The need for this updated report was determined by an analysis conducted by the Southern California Evidence-based Practice Center.¹³ In that analysis, investigators assessed the conclusions from the original comparative effectiveness review, performed a limited literature search of potentially new evidence, and solicited expert opinions concerning the state of the evidence and validity of the original report.

Scope and Key Questions

This review summarizes the evidence on the comparative long-term benefits and harms of ACEIs, ARBs, and direct renin inhibitors for treating essential hypertension in adults.
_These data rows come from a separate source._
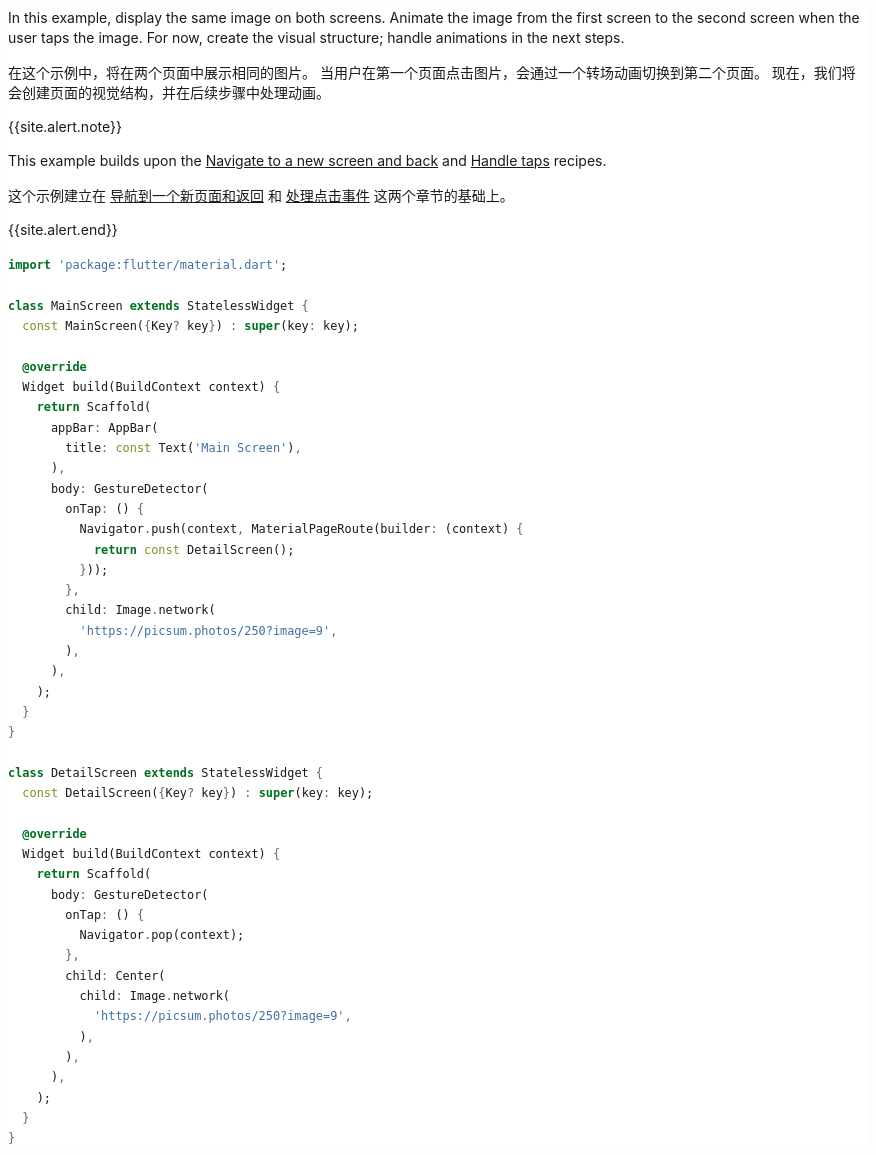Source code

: In this example, display the same image on both screens.
Animate the image from the first screen to the second screen when
the user taps the image. For now, create the visual structure;
handle animations in the next steps.

在这个示例中，将在两个页面中展示相同的图片。
当用户在第一个页面点击图片，会通过一个转场动画切换到第二个页面。
现在，我们将会创建页面的视觉结构，并在后续步骤中处理动画。

{{site.alert.note}}

  This example builds upon the
  [Navigate to a new screen and back][]
  and [Handle taps][] recipes.
  
  这个示例建立在 [导航到一个新页面和返回][Navigate to a new screen and back] 和 
  [处理点击事件][Handle taps] 这两个章节的基础上。
  
{{site.alert.end}}

<?code-excerpt "lib/main_original.dart"?>
```dart
import 'package:flutter/material.dart';

class MainScreen extends StatelessWidget {
  const MainScreen({Key? key}) : super(key: key);

  @override
  Widget build(BuildContext context) {
    return Scaffold(
      appBar: AppBar(
        title: const Text('Main Screen'),
      ),
      body: GestureDetector(
        onTap: () {
          Navigator.push(context, MaterialPageRoute(builder: (context) {
            return const DetailScreen();
          }));
        },
        child: Image.network(
          'https://picsum.photos/250?image=9',
        ),
      ),
    );
  }
}

class DetailScreen extends StatelessWidget {
  const DetailScreen({Key? key}) : super(key: key);

  @override
  Widget build(BuildContext context) {
    return Scaffold(
      body: GestureDetector(
        onTap: () {
          Navigator.pop(context);
        },
        child: Center(
          child: Image.network(
            'https://picsum.photos/250?image=9',
          ),
        ),
      ),
    );
  }
}
```

[Handle taps]: /docs/cookbook/gestures/handling-taps
[`Hero`]: {{site.api}}/flutter/widgets/Hero-class.html
[Navigate to a new screen and back]: /docs/cookbook/navigation/navigation-basics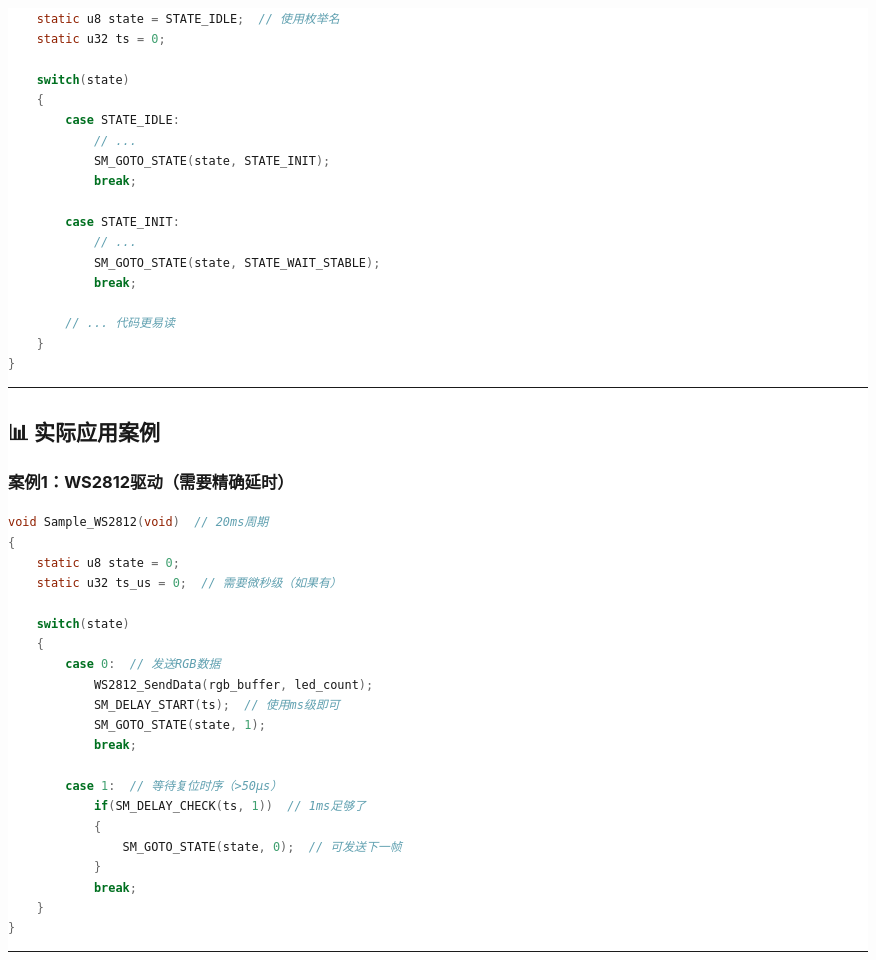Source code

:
 ```c
    static u8 state = STATE_IDLE;  // 使用枚举名
    static u32 ts = 0;
    
    switch(state)
    {
        case STATE_IDLE:
            // ...
            SM_GOTO_STATE(state, STATE_INIT);
            break;
            
        case STATE_INIT:
            // ...
            SM_GOTO_STATE(state, STATE_WAIT_STABLE);
            break;
            
        // ... 代码更易读
    }
}
```

---

## 📊 实际应用案例

### 案例1：WS2812驱动（需要精确延时）

```c
void Sample_WS2812(void)  // 20ms周期
{
    static u8 state = 0;
    static u32 ts_us = 0;  // 需要微秒级（如果有）
    
    switch(state)
    {
        case 0:  // 发送RGB数据
            WS2812_SendData(rgb_buffer, led_count);
            SM_DELAY_START(ts);  // 使用ms级即可
            SM_GOTO_STATE(state, 1);
            break;
            
        case 1:  // 等待复位时序（>50μs）
            if(SM_DELAY_CHECK(ts, 1))  // 1ms足够了
            {
                SM_GOTO_STATE(state, 0);  // 可发送下一帧
            }
            break;
    }
}
```

---
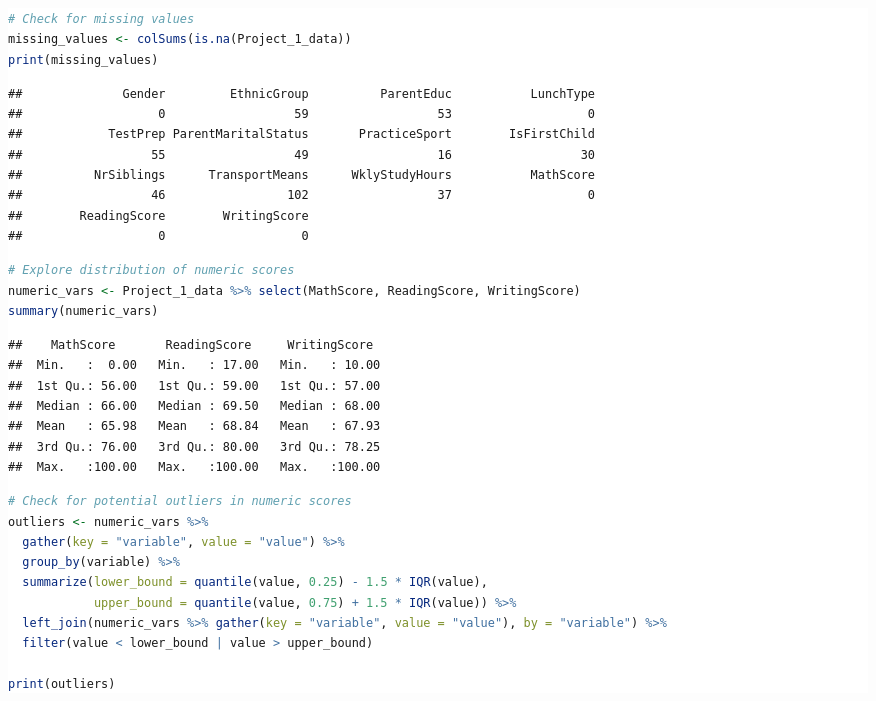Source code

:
 ``` r
# Check for missing values
missing_values <- colSums(is.na(Project_1_data))
print(missing_values)
```

    ##              Gender         EthnicGroup          ParentEduc           LunchType 
    ##                   0                  59                  53                   0 
    ##            TestPrep ParentMaritalStatus       PracticeSport        IsFirstChild 
    ##                  55                  49                  16                  30 
    ##          NrSiblings      TransportMeans      WklyStudyHours           MathScore 
    ##                  46                 102                  37                   0 
    ##        ReadingScore        WritingScore 
    ##                   0                   0

``` r
# Explore distribution of numeric scores
numeric_vars <- Project_1_data %>% select(MathScore, ReadingScore, WritingScore)
summary(numeric_vars)
```

    ##    MathScore       ReadingScore     WritingScore   
    ##  Min.   :  0.00   Min.   : 17.00   Min.   : 10.00  
    ##  1st Qu.: 56.00   1st Qu.: 59.00   1st Qu.: 57.00  
    ##  Median : 66.00   Median : 69.50   Median : 68.00  
    ##  Mean   : 65.98   Mean   : 68.84   Mean   : 67.93  
    ##  3rd Qu.: 76.00   3rd Qu.: 80.00   3rd Qu.: 78.25  
    ##  Max.   :100.00   Max.   :100.00   Max.   :100.00

``` r
# Check for potential outliers in numeric scores
outliers <- numeric_vars %>% 
  gather(key = "variable", value = "value") %>%
  group_by(variable) %>%
  summarize(lower_bound = quantile(value, 0.25) - 1.5 * IQR(value),
            upper_bound = quantile(value, 0.75) + 1.5 * IQR(value)) %>%
  left_join(numeric_vars %>% gather(key = "variable", value = "value"), by = "variable") %>%
  filter(value < lower_bound | value > upper_bound)

print(outliers)
```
Key Questions addressed are:

• Key Question 1. For adult patients^a with essential hypertension, how do ACEIs (angiotensin-converting enzyme inhibitors), ARBs (angiotensin II receptor antagonists), and direct renin inhibitors^b differ in blood pressure control, cardiovascular risk reduction, cardiovascular events, quality of life, and other outcomes^c?
• Key Question 2. For adult patients with essential hypertension, how do ACEIs, ARBs, and direct renin inhibitors differ in safety,^d adverse events,^e tolerability, persistence with drug therapy, and treatment adherence?
• Key Question 3. Are there subgroups of patients—based on demographic and other characteristics (i.e., age, race, ethnicity, sex, comorbidities, concurrent use of other medications)—for whom ACEIs, ARBs, or direct renin inhibitors are more effective, are associated with fewer adverse events, or are better tolerated?

Table 1

Characteristics and labeled indications of ACEIs, ARBs, and direct renin inhibitors evaluated in this report.

Footnotes

a

“Adult patients” are defined as adults, age 18 years or older.

b

Table 1 lists the specific ACEIs, ARBs, and direct renin inhibitors evaluated in this review and describes their characteristics and current indications.

c

Outcomes considered include:

Primary outcomes:

1. Blood pressure control (we will prefer seated trough blood pressure, where reported).
2. Mortality (all-cause, cardiovascular disease-specific, and cerebrovascular disease-specific).
3. Morbidity (especially major cardiovascular events [myocardial infarction (MI), stroke] and measures of quality of life).
4. Safety (focusing on serious adverse event rates, overall adverse event rates, and withdrawals due to adverse events, withdrawal rates, and switch rates).
5. Specific adverse events (including, but not limited to, weight gain, impaired renal function, angioedema, cough, and hyperkalemia).
6. Persistence/adherence.
7. Rate of use of a single antihypertensive medication for blood pressure control.

Secondary outcomes:

1. Lipid levels (high-density lipoprotein, low-density lipoprotein, total cholesterol, and triglycerides).
2. Rates of progression to type 2 diabetes.
3. Markers of carbohydrate metabolism/diabetes control (glycated hemoglobin [HbA1c], dosage of insulin or other diabetes medication, fasting plasma glucose, or aggregated measures of serial glucose measurements).
4. Measures of left ventricular mass/function (left ventricular mass index and ejection fraction).
5. Measures of kidney disease (creatinine/glomerular filtration rate [GFR], proteinuria).

d

Safety outcomes considered include: Overall adverse events, withdrawals due to adverse events, serious adverse events reported, withdrawal rates, and switch rates. (For practical reasons, we separate safety/adverse events and tolerability/persistence [including switch rates], as the latter may or may not be due to identifiable adverse events.)

e

Specific adverse events: These included, but were no limited to, weight gain, impaired renal function, angioedema, cough, and hyperkalemia.